The desirable vigilante can only exist in fiction, but a real
vigilante, like Goetz or Zimmerman, can't be a hero, because he
doesn't care.
At
about the mid-point of I Wear the Black Hat,
Klosterman pauses to ask the reader to examine whether he,
Klosterman, is writing about villains in order to show he is seeking
to be one himself, thus presenting a self-referential argument. He
then concludes, for himself, that the opposite is true. A nice piece
of irony, a stylistic device that dominates the entire book.

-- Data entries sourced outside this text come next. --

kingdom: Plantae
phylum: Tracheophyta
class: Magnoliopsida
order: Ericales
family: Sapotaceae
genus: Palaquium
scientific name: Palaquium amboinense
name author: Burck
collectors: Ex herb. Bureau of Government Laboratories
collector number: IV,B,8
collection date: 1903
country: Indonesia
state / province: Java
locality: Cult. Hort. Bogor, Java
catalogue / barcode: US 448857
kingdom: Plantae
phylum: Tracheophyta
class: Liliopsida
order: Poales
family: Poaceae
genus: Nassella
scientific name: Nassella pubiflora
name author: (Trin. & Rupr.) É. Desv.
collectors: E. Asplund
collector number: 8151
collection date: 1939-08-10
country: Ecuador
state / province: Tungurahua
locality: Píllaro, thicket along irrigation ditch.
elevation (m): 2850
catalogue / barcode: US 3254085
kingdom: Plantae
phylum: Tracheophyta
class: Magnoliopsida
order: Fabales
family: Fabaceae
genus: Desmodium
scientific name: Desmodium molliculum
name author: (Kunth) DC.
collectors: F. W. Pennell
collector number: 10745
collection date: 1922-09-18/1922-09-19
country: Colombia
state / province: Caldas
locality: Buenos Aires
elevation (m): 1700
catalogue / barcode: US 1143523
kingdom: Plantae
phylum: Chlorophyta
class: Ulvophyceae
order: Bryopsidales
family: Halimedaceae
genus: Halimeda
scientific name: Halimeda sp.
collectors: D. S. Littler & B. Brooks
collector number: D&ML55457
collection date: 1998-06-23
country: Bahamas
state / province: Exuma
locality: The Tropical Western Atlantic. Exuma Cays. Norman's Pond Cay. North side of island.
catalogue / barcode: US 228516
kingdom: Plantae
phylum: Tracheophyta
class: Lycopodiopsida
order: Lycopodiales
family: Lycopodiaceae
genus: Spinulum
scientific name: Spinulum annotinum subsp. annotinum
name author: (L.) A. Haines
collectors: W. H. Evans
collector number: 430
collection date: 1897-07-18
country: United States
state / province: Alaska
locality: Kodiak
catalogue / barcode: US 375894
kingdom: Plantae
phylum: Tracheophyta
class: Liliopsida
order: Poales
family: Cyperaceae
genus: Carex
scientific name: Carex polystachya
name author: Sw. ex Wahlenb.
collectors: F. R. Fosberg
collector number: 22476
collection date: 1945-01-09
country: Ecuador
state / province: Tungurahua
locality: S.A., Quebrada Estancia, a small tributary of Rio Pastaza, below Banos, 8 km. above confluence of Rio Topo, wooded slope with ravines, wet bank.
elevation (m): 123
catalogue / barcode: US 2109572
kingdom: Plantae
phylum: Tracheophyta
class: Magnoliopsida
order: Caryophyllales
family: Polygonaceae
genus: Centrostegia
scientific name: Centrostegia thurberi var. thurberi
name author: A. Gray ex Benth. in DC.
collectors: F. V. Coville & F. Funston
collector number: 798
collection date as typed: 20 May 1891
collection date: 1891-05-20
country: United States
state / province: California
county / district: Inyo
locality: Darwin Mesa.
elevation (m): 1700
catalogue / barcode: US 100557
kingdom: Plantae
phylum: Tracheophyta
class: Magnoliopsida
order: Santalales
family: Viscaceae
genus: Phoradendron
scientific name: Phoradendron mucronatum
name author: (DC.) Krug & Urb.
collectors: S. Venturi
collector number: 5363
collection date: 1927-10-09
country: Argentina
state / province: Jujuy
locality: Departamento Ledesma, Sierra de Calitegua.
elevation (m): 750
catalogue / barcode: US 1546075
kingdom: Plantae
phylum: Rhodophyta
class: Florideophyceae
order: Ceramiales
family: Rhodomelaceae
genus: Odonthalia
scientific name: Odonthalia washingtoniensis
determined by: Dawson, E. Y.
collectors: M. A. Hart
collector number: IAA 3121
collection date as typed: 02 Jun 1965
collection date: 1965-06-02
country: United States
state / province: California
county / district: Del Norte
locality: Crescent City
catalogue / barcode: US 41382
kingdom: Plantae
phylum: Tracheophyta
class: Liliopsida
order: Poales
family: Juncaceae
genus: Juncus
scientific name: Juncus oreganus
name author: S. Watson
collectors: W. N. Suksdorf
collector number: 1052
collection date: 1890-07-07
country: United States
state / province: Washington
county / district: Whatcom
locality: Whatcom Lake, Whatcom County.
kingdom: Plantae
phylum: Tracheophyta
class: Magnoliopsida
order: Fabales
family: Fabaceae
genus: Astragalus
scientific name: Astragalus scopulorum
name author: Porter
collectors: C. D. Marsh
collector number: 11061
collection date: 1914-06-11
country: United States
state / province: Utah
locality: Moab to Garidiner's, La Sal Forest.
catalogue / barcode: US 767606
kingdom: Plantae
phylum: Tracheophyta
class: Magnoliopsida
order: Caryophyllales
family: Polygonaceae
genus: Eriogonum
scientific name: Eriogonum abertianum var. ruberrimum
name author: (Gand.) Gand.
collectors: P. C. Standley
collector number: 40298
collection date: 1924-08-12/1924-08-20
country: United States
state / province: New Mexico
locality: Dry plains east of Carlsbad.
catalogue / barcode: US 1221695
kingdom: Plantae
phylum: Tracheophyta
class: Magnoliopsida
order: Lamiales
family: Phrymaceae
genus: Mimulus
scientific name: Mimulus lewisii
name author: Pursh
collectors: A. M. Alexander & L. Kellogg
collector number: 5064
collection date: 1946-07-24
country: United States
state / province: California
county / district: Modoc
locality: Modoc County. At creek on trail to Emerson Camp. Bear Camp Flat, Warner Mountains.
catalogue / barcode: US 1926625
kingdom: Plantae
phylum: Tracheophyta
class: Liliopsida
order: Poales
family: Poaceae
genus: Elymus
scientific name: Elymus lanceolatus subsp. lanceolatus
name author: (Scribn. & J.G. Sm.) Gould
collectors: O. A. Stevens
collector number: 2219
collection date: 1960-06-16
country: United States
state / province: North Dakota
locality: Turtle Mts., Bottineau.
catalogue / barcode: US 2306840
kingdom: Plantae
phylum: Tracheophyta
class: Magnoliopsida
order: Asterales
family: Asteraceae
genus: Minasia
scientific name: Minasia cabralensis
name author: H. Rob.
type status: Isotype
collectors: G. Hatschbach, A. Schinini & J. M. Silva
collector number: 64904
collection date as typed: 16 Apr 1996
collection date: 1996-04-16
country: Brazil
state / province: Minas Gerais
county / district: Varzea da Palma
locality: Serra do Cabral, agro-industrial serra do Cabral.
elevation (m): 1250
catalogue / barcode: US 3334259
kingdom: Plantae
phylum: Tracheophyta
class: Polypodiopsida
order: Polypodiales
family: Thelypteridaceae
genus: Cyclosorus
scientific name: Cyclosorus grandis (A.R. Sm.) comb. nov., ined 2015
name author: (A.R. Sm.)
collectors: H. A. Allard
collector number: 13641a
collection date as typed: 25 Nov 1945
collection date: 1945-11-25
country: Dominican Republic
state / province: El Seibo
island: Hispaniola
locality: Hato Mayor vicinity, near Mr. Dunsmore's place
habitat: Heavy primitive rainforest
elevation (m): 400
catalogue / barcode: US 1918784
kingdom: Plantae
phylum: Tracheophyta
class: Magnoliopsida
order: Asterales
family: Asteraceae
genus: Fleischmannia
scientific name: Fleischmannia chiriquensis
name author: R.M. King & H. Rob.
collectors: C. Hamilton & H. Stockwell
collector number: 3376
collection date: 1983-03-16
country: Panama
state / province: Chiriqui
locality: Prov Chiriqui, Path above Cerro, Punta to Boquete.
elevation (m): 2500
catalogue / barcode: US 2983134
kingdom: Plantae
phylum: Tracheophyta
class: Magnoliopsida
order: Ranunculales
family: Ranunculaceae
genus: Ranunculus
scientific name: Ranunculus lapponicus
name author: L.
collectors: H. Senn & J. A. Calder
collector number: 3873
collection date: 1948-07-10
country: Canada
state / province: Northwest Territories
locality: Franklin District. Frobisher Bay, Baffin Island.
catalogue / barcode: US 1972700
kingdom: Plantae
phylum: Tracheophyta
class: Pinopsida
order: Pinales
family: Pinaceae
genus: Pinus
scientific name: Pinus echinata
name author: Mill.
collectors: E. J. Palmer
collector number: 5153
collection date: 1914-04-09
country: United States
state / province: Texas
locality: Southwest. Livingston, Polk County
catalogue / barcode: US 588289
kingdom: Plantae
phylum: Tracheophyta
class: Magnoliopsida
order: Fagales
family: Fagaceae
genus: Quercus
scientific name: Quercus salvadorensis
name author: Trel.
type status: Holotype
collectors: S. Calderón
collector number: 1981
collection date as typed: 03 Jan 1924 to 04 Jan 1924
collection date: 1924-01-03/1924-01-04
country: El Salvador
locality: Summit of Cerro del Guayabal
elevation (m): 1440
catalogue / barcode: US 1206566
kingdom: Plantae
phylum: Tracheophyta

Klosterman's argument is always presented in a logical, even gentle,
manner that never rises to the level of heated rhetoric, making even
the unpleasant characters who show up at least reasonable to hear
about. Thus, I learned some about hip-hop and rap music, an area of
culture in which I've been mostly uninterested, and thought some
about the importance of N.W.A., the evil design of the Oakland
Raiders as a reflection of owner Al Davis, and the humor of Andrew
Dice Clay, one of whose videos I managed to sit through 4:39 before
turning the nasty rant off. I felt bad that I had actually smiled at
a couple of his punch-lines.
This
book pre-figures the current world in weird and wonderful ways. Here
we read about Bill Clinton and Monica Lewinsky, Michael Douglas and
Sharon Stone in Basic Instinct,
only to have that weirdest of present day villains, Anthony Weiner,
appear in our imaginations. And who appears now to be becoming the
villainess but his wife, the innocent Hillary Clinton advisor Huma
Abedin, a woman whose sole flaw appears to be trying to protect her
child through supporting her silly and desperate husband. People in
love, says Klosterman, make poor decisions. People in lust make no
decisions at all. And on the story goes, with more startling
connections and insights.
Chuck Klosterman
There's
a start of recognition, a jolt of energy, when one is first
introduced to a new mind. Such is the effect engendered on first
meeting and then getting to know the work of Chuck Klosterman. His
world view is so encompassing and seductive one reads in awe the
remarkable connections between seemingly irreconcilable differences
as he rambles, almost seamlessly, between mental islands. Klosterman
writes of a a world, part of which I consciously missed, and makes me
wish I'd paid more attention to it, because what he writes about the
parts I'm familiar with is so good – witty, insightful, filled with
surprising connections, and pointed to a non-ironic world view that
makes sense. There are many other examples which I want to write
about, but I'll leave it to readers to discover the richness of this
book. Chuck Klosterman is a New York Times bestselling author and a
featured columnist for Esquire, a contributor to The New York Times
Magazine, and has also written for Spin, The Washington Post, The
Guardian, The Believer, and ESPN. I received Klosterman's I Wear the Black Hat:Grappling with Villains (Real and Imagined)
(Scribner, 2013, 224 pages, $25.00) from the publisher through
Edelweiss: Above the treeline. I read it on my Kindle.